My response: Now think about that teacher being told repeatedly that it was their choice to be pa…
My response:
Now think about that teacher being told repeatedly that it was their choice to be paid so pitifully low. They did it to themselves. If they don't like the wage they should quit.
It is their choice to take a job with that pay. It is not their choice to be paid a certain amount, per se -- if it were all their choice, they'd be paid more, usually -- but they choose to accept that level of pay. They did, absolutely, "do it to themselves." And if the pay is not worth it to them, then yes, absolutely, they should quit. There is no question about that.
The very fact that they do not quit means one, simple, necessarily true, thing: that the combined benefits of the job -- the wages, health benefits, whatever good will, etc. they get for doing the job -- is enough compensation to get them to do the job. If it was not, then they would quit.
I wouldn't tell them that "repeatedly," but if the subject came up, I would be honest with them and tell them these true facts.
Now imagine they heeded that advice prior to you taking their course.
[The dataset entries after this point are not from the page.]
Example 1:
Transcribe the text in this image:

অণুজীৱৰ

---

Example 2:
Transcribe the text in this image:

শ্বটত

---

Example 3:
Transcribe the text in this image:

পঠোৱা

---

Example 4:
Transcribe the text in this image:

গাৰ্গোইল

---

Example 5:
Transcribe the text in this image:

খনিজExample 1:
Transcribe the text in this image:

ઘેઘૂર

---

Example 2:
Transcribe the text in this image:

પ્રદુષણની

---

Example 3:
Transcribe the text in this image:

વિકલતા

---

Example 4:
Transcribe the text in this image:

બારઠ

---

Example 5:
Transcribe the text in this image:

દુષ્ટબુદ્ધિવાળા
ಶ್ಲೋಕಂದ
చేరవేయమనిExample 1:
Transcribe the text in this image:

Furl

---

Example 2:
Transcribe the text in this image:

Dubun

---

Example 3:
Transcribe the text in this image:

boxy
Imagine you instead received instruction from someone who cared so little about the students, and did the bare minimum to receive a paycheck and keep from being fired.
If that happened -- all good teachers held out for higher pay, so the only teachers left were the terrible ones -- then teacher pay would increase. The biggest reason teacher pay does not increase is because we believe we don't need to increase pay to keep good teachers.
So in a very real and necessarily true sense, yes, teachers keep their own wages low by not holding out for better wages.
Wouldn't you do anything you could to keep the inspiring teacher in the classroom?
Absolutely not. Would I pay them a million dollars? Ten million? One billion? Of course not.
But the fact is that, for now, we don't need to do more to keep that teacher in the classroom. They are in the classroom now, and as best I can tell, they aren't leaving.